Written task
Reproduce every one of the records below word for word, leaving out the pictures.

Exercise materials
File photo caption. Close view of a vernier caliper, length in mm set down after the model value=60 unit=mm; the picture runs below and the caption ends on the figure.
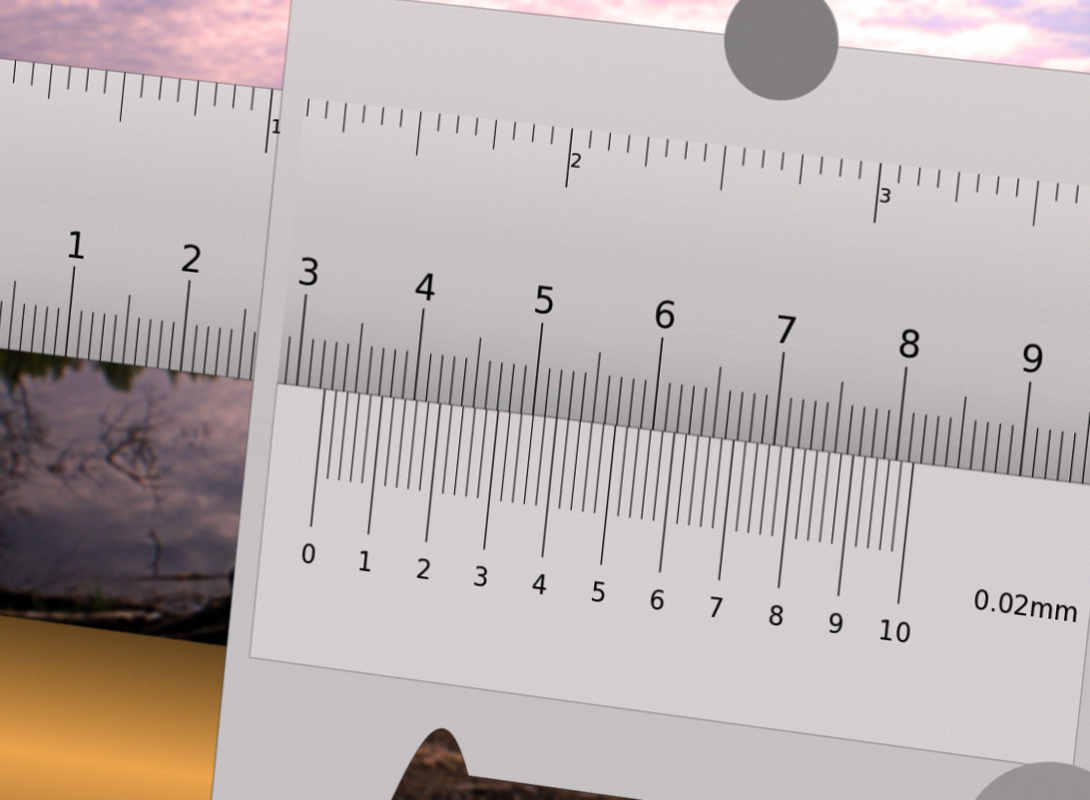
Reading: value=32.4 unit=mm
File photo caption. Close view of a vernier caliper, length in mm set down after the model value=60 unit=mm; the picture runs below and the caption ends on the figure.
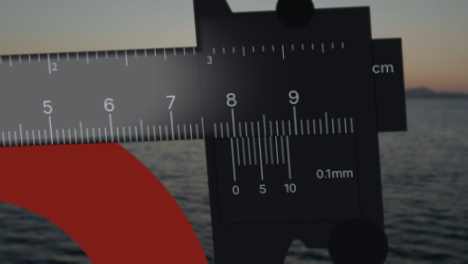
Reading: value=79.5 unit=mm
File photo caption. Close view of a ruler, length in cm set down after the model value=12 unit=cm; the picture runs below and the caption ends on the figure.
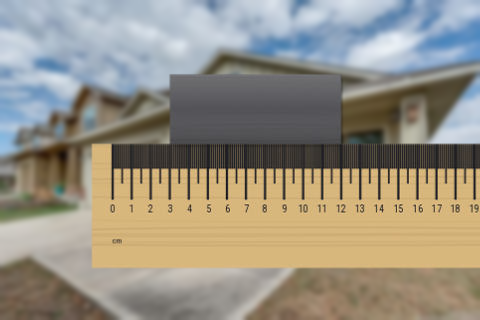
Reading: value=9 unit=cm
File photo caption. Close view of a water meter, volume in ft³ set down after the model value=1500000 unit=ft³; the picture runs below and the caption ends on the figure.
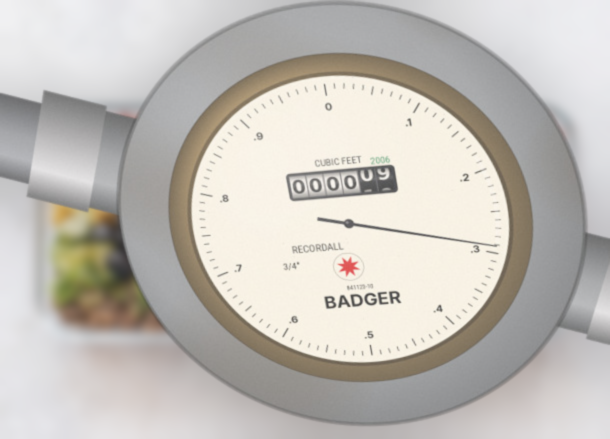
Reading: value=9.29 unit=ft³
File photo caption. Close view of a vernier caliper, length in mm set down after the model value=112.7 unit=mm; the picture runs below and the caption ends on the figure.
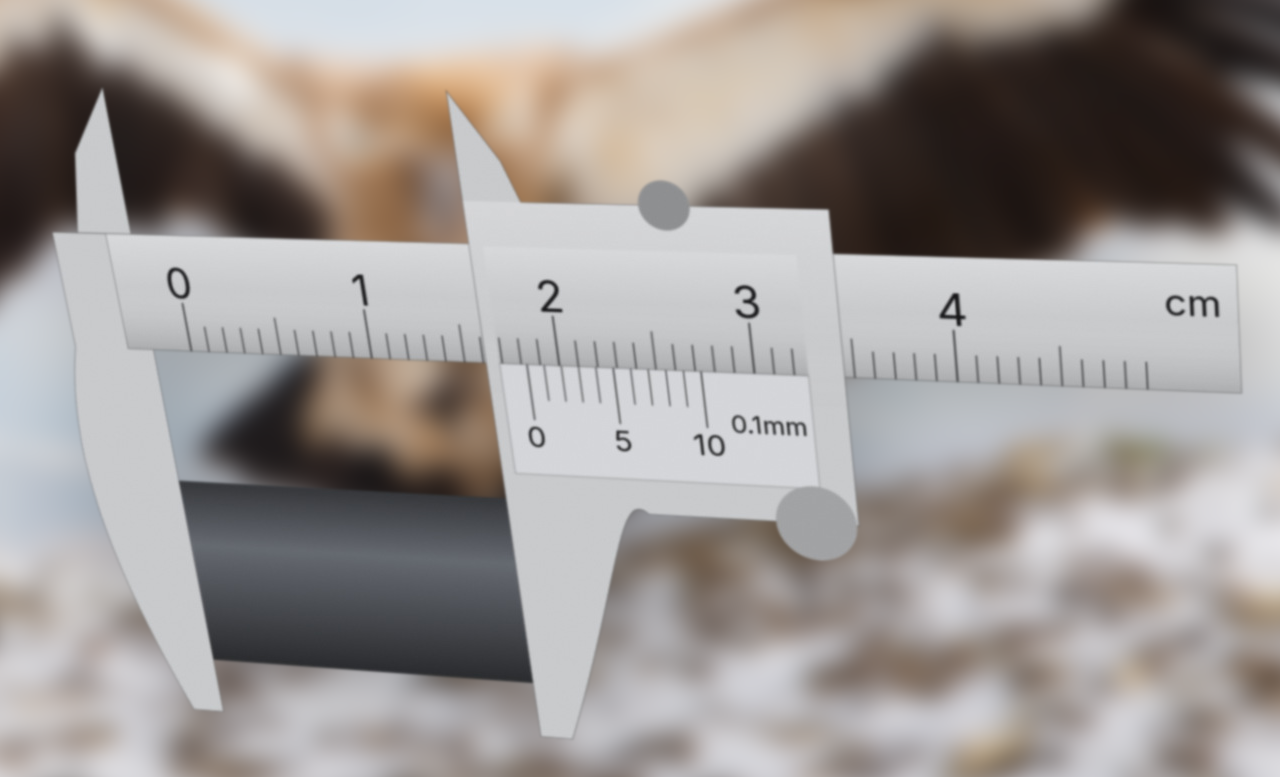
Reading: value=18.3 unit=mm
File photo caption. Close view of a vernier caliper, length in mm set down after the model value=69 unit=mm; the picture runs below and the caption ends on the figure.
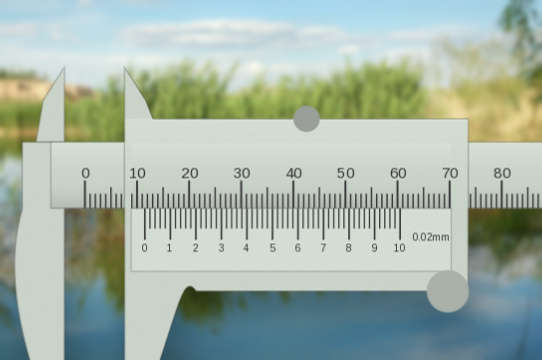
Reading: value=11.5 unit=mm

Response
File photo caption. Close view of a vernier caliper, length in mm set down after the model value=60 unit=mm; the picture runs below and the caption ends on the figure.
Reading: value=32.4 unit=mm
File photo caption. Close view of a vernier caliper, length in mm set down after the model value=60 unit=mm; the picture runs below and the caption ends on the figure.
Reading: value=79.5 unit=mm
File photo caption. Close view of a ruler, length in cm set down after the model value=12 unit=cm; the picture runs below and the caption ends on the figure.
Reading: value=9 unit=cm
File photo caption. Close view of a water meter, volume in ft³ set down after the model value=1500000 unit=ft³; the picture runs below and the caption ends on the figure.
Reading: value=9.29 unit=ft³
File photo caption. Close view of a vernier caliper, length in mm set down after the model value=112.7 unit=mm; the picture runs below and the caption ends on the figure.
Reading: value=18.3 unit=mm
File photo caption. Close view of a vernier caliper, length in mm set down after the model value=69 unit=mm; the picture runs below and the caption ends on the figure.
Reading: value=11.5 unit=mm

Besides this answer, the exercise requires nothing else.